_Supplied records_

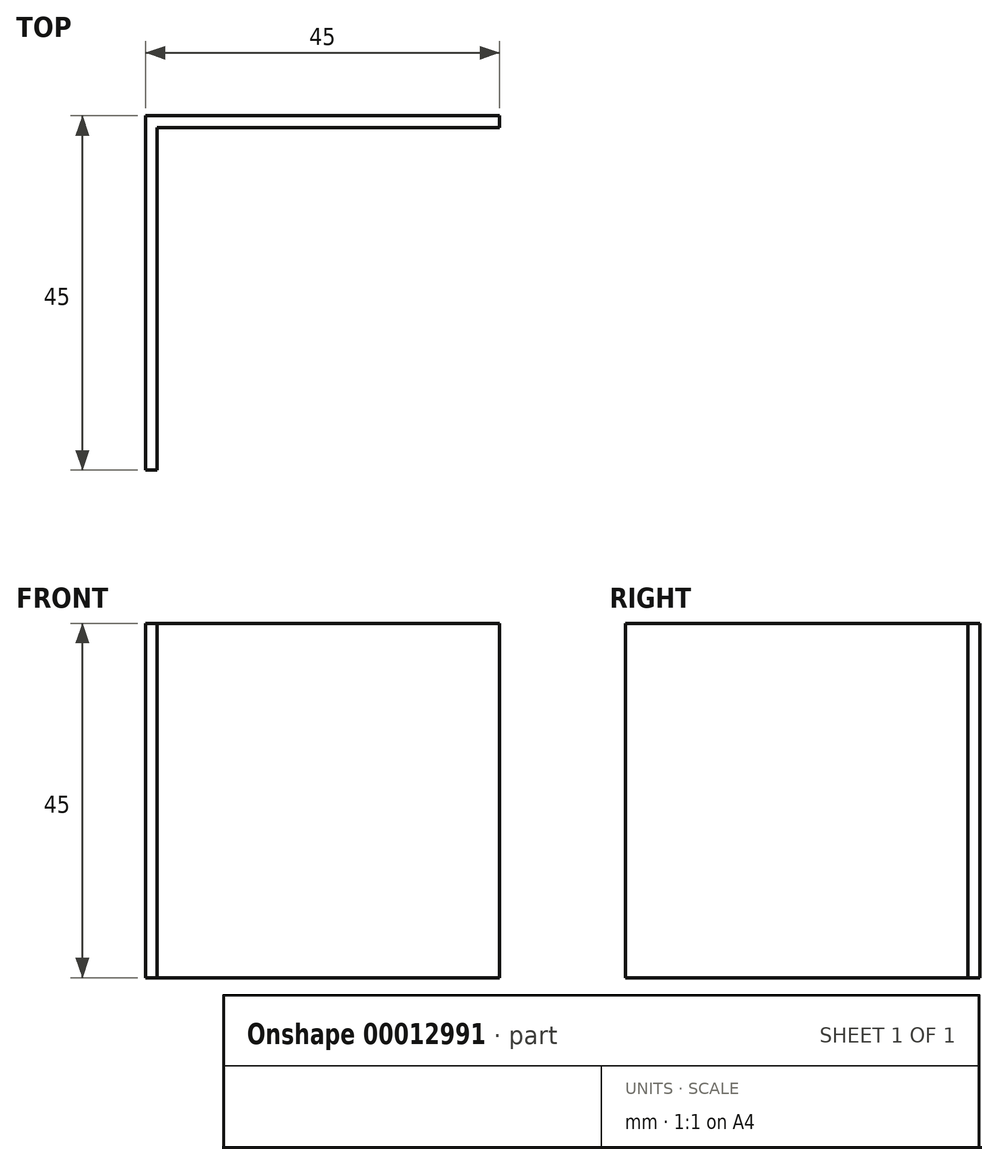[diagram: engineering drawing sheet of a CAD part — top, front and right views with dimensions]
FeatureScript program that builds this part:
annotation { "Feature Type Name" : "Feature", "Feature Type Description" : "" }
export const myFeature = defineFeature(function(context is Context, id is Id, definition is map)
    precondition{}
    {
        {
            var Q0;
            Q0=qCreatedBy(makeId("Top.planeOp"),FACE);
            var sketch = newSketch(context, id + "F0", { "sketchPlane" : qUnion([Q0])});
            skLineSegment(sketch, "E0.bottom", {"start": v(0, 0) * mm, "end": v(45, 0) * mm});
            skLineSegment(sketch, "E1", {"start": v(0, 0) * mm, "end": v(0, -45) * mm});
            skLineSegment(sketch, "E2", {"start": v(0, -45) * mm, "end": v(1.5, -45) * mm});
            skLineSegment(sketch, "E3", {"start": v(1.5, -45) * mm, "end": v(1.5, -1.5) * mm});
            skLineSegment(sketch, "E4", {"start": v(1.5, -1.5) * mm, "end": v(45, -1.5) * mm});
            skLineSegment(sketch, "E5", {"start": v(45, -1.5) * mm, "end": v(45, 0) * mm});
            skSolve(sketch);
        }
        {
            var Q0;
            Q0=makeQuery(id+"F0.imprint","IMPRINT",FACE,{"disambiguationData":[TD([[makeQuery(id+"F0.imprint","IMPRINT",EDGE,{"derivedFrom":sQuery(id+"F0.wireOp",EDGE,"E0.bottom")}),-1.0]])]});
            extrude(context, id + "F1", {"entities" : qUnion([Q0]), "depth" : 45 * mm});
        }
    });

==

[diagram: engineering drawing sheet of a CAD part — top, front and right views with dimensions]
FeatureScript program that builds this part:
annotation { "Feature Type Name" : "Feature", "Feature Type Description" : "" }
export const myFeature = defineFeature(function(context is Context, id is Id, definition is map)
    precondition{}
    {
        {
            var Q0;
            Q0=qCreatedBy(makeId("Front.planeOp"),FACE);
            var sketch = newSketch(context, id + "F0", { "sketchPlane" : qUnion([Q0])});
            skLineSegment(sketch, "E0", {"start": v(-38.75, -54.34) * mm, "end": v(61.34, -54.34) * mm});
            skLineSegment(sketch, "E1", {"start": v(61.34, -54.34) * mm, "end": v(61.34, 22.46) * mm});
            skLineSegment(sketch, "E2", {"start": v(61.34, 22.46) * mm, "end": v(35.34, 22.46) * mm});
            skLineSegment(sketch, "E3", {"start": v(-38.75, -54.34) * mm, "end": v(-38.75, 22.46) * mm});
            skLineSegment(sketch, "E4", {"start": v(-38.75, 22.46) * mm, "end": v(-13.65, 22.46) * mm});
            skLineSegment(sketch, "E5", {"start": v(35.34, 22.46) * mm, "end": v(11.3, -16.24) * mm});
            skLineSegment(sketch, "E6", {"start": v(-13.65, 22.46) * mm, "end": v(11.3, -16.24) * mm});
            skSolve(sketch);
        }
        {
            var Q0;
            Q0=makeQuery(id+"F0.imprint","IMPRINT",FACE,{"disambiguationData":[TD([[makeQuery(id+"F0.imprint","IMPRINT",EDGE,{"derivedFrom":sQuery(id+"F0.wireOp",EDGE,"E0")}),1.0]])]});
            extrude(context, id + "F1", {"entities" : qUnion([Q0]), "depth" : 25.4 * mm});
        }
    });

---

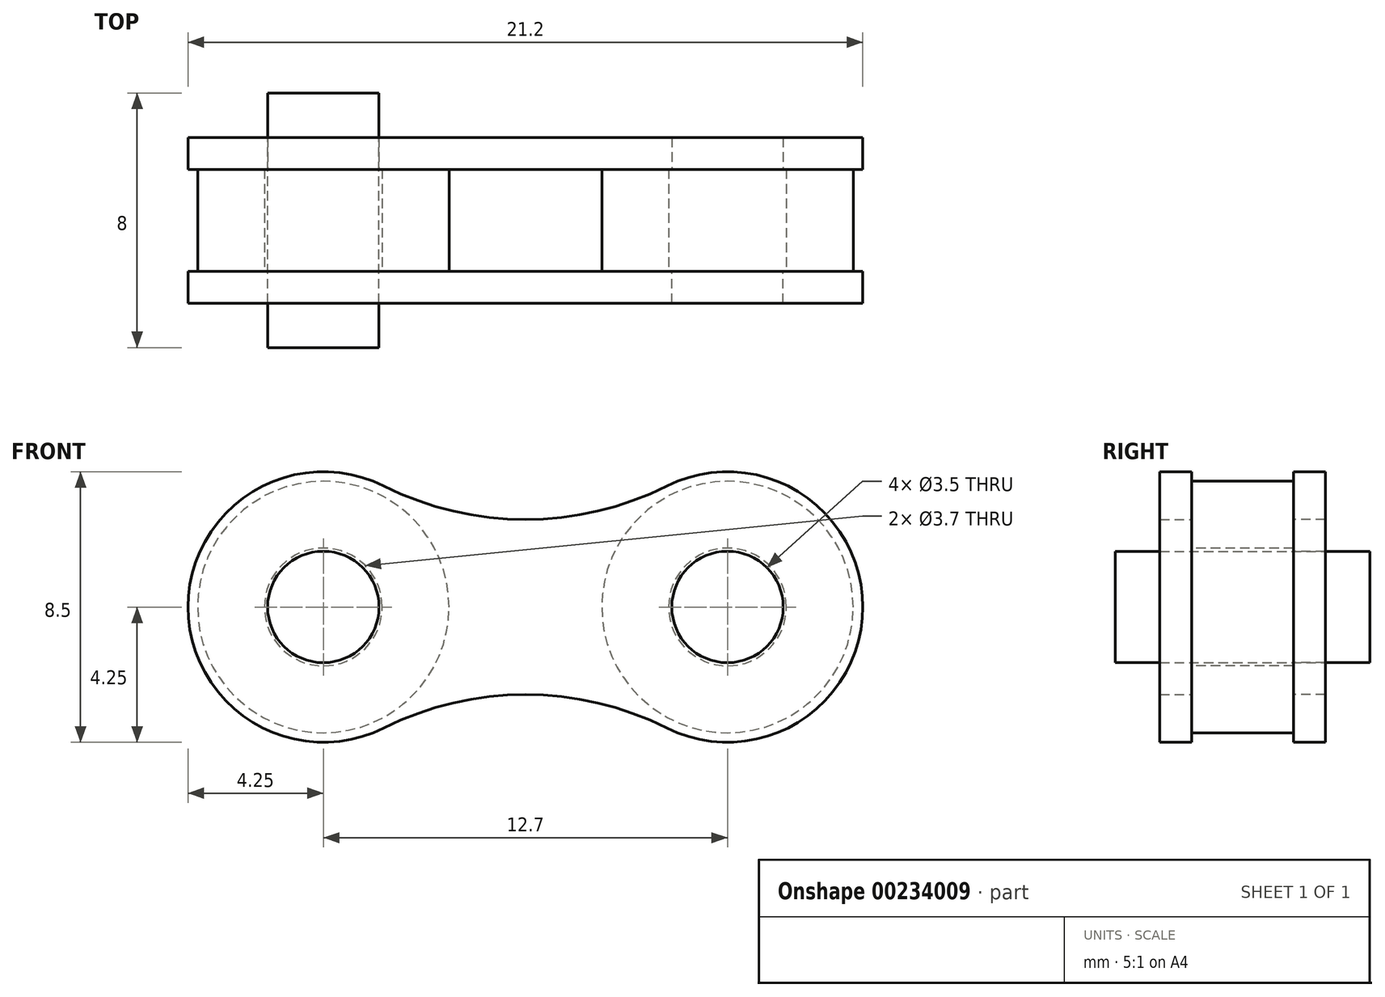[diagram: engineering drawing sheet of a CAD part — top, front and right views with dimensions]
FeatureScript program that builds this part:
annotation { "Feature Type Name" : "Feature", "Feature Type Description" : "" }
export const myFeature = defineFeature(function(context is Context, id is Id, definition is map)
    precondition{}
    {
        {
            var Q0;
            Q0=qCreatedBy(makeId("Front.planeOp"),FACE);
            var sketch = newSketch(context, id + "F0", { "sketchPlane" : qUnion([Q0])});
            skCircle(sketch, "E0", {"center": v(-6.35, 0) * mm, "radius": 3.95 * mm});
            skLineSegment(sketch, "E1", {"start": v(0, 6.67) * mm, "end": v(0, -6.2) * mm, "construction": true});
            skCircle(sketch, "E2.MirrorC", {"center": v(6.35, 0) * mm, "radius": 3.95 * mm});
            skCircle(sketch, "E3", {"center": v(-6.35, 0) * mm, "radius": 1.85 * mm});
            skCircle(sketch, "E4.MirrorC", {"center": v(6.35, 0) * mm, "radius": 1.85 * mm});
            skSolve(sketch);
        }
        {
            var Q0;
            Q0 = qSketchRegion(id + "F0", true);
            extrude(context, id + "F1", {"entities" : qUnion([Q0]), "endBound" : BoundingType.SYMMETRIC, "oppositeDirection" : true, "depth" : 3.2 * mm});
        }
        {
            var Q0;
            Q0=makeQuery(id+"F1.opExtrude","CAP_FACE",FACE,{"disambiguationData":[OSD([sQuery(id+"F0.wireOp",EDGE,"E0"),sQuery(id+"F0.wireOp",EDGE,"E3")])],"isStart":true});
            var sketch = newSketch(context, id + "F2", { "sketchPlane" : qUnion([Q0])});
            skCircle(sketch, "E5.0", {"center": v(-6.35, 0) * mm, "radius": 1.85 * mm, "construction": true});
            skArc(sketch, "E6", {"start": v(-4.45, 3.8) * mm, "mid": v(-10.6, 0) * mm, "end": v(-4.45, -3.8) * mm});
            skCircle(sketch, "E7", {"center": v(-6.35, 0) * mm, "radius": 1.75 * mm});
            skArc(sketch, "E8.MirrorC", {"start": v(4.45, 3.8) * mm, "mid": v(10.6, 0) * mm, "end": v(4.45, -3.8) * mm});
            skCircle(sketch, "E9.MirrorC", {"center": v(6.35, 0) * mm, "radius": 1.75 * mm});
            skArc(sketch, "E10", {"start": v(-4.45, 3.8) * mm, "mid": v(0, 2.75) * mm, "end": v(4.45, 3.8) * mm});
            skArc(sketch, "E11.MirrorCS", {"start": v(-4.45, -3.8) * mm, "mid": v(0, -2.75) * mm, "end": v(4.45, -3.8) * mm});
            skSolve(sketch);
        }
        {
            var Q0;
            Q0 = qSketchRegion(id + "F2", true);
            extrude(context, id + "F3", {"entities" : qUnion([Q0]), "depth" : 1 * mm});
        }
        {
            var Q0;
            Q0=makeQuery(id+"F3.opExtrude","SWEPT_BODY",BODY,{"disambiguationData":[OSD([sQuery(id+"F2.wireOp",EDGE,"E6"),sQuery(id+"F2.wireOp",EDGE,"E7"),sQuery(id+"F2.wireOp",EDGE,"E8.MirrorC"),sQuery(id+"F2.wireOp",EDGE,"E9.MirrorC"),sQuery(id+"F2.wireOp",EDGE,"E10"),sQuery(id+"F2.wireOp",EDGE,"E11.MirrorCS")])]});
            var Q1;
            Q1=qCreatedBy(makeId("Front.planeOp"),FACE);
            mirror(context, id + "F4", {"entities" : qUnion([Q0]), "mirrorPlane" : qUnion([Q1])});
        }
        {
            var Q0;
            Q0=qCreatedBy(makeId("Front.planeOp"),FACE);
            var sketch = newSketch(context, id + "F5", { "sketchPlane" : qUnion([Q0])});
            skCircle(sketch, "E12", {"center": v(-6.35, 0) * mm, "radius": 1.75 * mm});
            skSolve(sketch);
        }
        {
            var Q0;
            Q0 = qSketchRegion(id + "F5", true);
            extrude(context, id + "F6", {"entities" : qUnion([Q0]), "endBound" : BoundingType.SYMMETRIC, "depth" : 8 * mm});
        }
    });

_Written instruction_
Identify each line in the rows above that contains the string "radius", treating uppercase and lowercase as different, and copy those lines out in full.

_Answer to this exercise_
            skCircle(sketch, "E0", {"center": v(-6.35, 0) * mm, "radius": 3.95 * mm});
            skCircle(sketch, "E2.MirrorC", {"center": v(6.35, 0) * mm, "radius": 3.95 * mm});
            skCircle(sketch, "E3", {"center": v(-6.35, 0) * mm, "radius": 1.85 * mm});
            skCircle(sketch, "E4.MirrorC", {"center": v(6.35, 0) * mm, "radius": 1.85 * mm});
            skCircle(sketch, "E5.0", {"center": v(-6.35, 0) * mm, "radius": 1.85 * mm, "construction": true});
            skCircle(sketch, "E7", {"center": v(-6.35, 0) * mm, "radius": 1.75 * mm});
            skCircle(sketch, "E9.MirrorC", {"center": v(6.35, 0) * mm, "radius": 1.75 * mm});
            skCircle(sketch, "E12", {"center": v(-6.35, 0) * mm, "radius": 1.75 * mm});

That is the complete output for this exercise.